La trame est limpide : liaison entre un japonais et une actrice, venue à Hiroshima pour tourner un film sur la paix. Resnais en fait le support d'une réflexion sur la mémoire et d'une romance plombée par parfum mortifère. Il procède par associations, travaille un cinéma poseur et méditatif. Les dialogues de Marguerite Duras sont éparpillés pour habiller les états d'âmes du couple et surtout d'Emmanuelle Riva.
En dépit de son aspect hiératique, Hiroshima suscite une certaine émotion, d'ordre esthétique. Ses héros sont rendus relativement inaccessibles et la diction spécifique d'Emmanuelle Riva, singeant probablement la femme-enfant aux caprices mauvais, donne au spectacle une tournure grotesque et pénible. De même, avec ses anecdotes cryptées strictement artificielles, ou autres usage de Nevers, Hiroshima se charge de sa propre parodie.
Entre le flot de sentiments charriés, la photo et les décors sublimes, le langage devient un accessoire superficiel, dont il s'agit d'user à fond. Son impuissance s'accorde à celle de la passion de Riva et Okada. Comme réquisitoire pacifiste et antinucléaire, forcément, c'est fébrile. Heureusement l'intérêt est plutôt dans toute cette sophistication prompte alors à indiquer de nouvelles voies au cinéma et à l'écriture cinématographique.

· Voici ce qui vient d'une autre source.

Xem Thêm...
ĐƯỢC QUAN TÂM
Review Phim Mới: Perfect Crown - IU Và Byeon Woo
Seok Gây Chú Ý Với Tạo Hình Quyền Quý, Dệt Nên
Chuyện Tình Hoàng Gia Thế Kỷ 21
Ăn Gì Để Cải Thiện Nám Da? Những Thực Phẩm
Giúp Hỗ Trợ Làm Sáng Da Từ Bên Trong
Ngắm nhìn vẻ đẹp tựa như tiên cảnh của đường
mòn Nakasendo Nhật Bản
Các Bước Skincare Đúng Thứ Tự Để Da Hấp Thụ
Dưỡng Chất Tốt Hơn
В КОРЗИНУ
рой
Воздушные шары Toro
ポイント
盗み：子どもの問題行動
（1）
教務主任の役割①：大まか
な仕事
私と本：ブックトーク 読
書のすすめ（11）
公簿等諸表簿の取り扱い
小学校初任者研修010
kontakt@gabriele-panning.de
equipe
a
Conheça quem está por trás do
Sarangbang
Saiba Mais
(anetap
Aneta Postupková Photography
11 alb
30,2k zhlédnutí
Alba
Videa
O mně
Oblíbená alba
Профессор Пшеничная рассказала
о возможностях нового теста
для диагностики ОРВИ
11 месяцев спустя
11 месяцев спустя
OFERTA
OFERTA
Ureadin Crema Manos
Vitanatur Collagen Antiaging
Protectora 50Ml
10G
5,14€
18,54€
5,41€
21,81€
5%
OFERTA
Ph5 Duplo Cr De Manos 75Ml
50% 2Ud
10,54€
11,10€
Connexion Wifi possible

Hiroshima est emblématique de cette ambiguïté entre romantisme extatique et intellectualisme poussé à l'absurde, donnant une sensation de spectacle superficiel bien que chargé de sens et d'intuitions très émotionnelles. Il se rapproche ainsi du Mépris et s'écarte de choses très chiquées et inertes comme Pierrot le fou, futur film de Godard, ou Marienbad, prochain film de Resnais.